**PROBLEM REQUIREMENTS:**
The required output is the lines below from the line containing "Los campos obligatorios están" to the line containing "nouvelles importantes dans le s", inclusive, retyped exactly. No other lines belong in it.

╭──

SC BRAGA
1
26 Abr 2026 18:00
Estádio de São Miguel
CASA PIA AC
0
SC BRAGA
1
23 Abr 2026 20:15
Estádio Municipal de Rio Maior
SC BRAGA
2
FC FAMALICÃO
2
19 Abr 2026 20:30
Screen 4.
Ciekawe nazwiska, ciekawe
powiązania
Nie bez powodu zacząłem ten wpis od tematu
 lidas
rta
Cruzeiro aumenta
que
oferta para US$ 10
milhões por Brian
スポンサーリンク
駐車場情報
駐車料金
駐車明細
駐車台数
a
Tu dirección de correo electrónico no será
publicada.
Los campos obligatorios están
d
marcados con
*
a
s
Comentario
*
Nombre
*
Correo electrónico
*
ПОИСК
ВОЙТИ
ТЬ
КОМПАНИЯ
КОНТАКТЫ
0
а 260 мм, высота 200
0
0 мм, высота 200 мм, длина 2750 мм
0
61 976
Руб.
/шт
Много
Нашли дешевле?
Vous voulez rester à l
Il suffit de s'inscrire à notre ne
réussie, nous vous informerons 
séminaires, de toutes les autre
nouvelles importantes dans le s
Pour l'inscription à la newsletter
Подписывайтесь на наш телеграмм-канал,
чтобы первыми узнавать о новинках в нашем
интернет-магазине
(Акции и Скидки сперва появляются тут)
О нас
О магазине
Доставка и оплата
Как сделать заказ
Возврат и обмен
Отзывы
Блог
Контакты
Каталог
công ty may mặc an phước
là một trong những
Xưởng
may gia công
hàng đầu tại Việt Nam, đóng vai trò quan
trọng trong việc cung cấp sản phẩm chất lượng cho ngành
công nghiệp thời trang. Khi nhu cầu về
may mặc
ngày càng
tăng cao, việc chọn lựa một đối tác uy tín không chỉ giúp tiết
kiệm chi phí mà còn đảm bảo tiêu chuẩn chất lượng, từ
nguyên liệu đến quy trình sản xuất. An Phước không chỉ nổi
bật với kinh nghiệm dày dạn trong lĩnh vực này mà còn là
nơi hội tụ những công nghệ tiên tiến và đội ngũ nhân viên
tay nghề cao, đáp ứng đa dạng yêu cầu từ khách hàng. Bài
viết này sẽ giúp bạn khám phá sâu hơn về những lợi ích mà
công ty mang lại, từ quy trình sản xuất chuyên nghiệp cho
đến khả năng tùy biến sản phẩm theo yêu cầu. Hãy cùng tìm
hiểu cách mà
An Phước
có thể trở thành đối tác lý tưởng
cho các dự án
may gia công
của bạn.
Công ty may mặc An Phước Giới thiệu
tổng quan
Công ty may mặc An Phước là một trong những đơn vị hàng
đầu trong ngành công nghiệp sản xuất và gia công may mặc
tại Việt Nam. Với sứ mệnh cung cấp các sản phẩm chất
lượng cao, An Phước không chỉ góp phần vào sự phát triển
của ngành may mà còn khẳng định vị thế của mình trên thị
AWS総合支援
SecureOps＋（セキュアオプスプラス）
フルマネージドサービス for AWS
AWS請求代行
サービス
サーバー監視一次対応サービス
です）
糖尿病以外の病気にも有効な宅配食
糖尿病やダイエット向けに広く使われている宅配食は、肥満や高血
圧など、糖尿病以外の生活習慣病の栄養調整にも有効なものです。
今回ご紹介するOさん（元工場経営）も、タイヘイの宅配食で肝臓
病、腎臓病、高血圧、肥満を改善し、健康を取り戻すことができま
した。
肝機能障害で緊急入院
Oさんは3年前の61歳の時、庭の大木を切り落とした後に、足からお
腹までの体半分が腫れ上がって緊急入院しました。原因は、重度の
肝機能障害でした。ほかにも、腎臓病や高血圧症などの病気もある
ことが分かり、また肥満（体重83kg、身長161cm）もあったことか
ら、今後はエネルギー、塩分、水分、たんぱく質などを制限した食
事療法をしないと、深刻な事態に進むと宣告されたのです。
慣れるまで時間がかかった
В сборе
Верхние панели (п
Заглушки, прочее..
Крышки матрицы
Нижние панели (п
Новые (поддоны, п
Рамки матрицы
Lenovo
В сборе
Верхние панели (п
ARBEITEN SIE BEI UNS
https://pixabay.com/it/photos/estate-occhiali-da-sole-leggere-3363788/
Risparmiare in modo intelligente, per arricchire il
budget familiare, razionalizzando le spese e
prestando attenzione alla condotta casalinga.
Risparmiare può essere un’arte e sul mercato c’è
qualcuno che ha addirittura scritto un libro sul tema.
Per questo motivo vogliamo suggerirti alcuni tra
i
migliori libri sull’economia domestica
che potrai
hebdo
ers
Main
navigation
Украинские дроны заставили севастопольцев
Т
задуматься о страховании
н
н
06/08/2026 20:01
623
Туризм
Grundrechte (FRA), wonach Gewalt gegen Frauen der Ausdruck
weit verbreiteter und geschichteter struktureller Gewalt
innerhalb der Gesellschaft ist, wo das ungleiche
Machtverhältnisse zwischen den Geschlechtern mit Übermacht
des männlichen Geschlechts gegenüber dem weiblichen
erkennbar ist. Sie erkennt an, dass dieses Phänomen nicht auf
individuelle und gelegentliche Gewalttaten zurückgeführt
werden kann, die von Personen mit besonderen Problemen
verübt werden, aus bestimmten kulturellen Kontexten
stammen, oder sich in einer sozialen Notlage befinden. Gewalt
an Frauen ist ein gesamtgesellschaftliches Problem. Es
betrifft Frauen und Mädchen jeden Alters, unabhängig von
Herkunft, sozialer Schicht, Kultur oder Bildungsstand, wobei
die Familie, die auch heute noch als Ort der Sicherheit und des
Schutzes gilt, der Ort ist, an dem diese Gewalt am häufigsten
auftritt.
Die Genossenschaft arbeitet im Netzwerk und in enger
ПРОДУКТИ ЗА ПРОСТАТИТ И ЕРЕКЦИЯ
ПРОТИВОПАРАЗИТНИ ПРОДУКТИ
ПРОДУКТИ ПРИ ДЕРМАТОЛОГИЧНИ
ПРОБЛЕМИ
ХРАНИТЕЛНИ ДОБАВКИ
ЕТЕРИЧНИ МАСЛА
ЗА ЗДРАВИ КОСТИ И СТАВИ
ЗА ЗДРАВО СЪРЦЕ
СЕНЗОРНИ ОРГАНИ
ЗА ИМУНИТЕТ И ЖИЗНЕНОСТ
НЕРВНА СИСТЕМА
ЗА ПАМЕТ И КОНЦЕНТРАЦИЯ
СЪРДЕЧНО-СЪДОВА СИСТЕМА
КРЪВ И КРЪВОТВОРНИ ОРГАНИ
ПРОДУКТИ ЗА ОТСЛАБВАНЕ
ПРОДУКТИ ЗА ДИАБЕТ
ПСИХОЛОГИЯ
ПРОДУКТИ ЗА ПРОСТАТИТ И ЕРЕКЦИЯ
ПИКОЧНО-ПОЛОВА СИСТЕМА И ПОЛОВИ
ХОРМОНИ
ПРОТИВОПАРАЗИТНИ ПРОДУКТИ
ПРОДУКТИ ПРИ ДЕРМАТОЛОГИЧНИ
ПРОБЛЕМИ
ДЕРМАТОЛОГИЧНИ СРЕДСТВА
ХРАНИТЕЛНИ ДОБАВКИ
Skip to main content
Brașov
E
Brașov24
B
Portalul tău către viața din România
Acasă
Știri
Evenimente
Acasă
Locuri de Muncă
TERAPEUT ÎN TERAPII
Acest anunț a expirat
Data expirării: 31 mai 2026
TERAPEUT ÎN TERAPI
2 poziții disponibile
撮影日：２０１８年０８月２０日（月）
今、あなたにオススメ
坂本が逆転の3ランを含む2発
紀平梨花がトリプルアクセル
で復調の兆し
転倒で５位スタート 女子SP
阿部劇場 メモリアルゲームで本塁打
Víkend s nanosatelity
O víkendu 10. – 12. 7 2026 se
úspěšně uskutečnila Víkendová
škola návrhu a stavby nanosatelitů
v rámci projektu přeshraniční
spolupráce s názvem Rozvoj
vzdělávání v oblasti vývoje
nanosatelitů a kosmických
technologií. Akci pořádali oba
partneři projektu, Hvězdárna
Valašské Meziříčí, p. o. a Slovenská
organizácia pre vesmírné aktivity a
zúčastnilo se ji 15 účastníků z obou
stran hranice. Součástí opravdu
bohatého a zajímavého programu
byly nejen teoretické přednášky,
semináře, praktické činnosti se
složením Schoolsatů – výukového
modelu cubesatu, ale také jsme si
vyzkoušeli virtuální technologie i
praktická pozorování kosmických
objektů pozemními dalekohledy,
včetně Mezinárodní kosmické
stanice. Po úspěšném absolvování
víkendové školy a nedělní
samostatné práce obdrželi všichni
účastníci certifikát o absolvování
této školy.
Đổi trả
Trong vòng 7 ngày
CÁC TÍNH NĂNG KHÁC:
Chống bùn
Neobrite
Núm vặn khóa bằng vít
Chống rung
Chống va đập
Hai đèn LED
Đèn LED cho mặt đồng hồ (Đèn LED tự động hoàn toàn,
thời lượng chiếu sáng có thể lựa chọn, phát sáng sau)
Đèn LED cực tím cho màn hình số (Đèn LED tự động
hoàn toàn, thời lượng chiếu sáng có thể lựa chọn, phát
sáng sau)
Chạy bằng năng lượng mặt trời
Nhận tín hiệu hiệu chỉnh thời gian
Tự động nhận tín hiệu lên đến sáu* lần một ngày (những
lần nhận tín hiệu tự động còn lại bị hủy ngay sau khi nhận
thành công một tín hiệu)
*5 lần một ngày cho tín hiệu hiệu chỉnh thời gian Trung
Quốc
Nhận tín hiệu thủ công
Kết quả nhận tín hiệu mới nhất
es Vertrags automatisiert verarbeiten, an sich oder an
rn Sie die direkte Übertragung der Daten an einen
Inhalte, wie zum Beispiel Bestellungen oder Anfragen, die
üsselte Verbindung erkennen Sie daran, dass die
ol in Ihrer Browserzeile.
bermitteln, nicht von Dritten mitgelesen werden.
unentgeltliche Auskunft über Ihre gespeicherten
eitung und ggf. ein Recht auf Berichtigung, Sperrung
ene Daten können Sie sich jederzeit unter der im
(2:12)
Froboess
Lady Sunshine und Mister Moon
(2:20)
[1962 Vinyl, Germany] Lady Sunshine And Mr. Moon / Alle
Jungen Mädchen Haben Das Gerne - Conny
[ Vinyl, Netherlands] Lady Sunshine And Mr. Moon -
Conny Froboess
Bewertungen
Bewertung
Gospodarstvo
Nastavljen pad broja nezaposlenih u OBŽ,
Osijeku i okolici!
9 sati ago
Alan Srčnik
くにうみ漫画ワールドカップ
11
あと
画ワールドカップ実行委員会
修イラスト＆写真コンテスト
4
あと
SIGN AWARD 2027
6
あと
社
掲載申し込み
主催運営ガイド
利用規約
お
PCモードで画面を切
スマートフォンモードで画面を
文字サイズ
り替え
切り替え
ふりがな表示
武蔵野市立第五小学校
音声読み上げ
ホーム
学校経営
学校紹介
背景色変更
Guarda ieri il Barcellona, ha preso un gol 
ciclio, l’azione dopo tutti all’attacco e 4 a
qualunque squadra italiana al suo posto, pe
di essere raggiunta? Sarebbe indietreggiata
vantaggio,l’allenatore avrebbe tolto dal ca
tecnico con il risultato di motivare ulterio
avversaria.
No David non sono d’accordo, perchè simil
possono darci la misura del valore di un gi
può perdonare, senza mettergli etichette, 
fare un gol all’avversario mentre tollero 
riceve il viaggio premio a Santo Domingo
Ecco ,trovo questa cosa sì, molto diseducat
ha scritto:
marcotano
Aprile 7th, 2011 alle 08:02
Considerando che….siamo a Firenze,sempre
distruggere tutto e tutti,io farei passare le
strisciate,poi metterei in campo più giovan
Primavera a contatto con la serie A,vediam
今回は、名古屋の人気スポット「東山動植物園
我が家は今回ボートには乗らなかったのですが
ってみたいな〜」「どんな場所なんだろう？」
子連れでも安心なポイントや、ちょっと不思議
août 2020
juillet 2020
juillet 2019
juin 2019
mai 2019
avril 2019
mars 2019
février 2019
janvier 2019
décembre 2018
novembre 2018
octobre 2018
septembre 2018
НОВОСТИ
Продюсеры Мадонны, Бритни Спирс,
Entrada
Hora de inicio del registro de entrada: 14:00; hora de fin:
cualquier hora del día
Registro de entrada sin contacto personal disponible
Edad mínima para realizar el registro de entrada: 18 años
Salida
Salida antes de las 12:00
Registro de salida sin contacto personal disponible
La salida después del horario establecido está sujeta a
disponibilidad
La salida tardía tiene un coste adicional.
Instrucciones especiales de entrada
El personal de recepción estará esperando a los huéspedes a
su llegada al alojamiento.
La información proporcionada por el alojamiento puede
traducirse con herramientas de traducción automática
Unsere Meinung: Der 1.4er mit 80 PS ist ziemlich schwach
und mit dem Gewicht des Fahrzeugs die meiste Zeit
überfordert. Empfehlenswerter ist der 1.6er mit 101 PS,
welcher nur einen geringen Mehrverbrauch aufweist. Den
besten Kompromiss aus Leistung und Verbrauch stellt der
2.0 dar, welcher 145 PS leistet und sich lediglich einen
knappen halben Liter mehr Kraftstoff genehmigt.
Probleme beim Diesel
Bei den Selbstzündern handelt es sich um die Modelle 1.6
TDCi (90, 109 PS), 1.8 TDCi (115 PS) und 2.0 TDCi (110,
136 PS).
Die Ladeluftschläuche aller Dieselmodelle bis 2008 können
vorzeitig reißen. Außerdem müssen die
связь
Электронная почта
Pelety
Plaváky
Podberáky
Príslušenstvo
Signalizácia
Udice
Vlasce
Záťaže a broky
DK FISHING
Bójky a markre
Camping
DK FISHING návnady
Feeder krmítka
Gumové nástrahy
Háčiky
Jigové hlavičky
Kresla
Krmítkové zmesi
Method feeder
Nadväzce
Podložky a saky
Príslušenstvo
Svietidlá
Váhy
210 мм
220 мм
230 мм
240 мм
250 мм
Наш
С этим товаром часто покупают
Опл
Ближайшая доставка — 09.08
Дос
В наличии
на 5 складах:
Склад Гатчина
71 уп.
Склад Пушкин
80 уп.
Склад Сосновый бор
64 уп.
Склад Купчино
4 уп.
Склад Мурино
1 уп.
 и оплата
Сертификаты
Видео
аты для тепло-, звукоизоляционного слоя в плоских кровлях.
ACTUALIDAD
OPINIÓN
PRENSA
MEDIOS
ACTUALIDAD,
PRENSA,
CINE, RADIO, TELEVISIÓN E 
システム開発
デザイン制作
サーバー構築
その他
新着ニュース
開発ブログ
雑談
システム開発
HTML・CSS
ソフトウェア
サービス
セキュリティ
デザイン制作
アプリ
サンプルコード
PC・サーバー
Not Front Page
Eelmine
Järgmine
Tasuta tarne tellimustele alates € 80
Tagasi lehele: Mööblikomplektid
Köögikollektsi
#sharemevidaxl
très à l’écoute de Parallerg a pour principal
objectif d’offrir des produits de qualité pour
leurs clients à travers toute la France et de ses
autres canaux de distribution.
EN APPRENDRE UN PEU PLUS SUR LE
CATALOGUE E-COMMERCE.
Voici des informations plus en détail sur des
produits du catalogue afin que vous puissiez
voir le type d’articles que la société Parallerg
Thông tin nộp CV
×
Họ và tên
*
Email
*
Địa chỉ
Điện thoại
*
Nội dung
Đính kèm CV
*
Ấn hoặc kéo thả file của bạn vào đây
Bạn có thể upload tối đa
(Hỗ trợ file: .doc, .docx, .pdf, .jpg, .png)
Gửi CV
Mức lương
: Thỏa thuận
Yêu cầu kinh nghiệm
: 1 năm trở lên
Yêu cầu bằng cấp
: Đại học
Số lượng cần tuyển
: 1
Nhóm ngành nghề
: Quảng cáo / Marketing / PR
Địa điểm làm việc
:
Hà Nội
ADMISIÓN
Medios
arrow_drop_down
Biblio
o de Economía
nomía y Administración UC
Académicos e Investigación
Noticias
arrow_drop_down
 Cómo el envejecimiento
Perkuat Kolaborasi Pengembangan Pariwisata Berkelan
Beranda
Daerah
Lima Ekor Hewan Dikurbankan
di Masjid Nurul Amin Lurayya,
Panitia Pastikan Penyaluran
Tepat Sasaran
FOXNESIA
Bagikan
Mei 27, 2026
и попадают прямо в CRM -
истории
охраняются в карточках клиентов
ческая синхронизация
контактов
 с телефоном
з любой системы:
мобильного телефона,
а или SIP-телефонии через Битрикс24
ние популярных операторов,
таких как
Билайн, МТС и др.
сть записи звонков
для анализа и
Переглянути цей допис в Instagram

╰──

**EXERCISE RESPONSE:**
Los campos obligatorios están
d
marcados con
*
a
s
Comentario
*
Nombre
*
Correo electrónico
*
ПОИСК
ВОЙТИ
ТЬ
КОМПАНИЯ
КОНТАКТЫ
0
а 260 мм, высота 200
0
0 мм, высота 200 мм, длина 2750 мм
0
61 976
Руб.
/шт
Много
Нашли дешевле?
Vous voulez rester à l
Il suffit de s'inscrire à notre ne
réussie, nous vous informerons 
séminaires, de toutes les autre
nouvelles importantes dans le s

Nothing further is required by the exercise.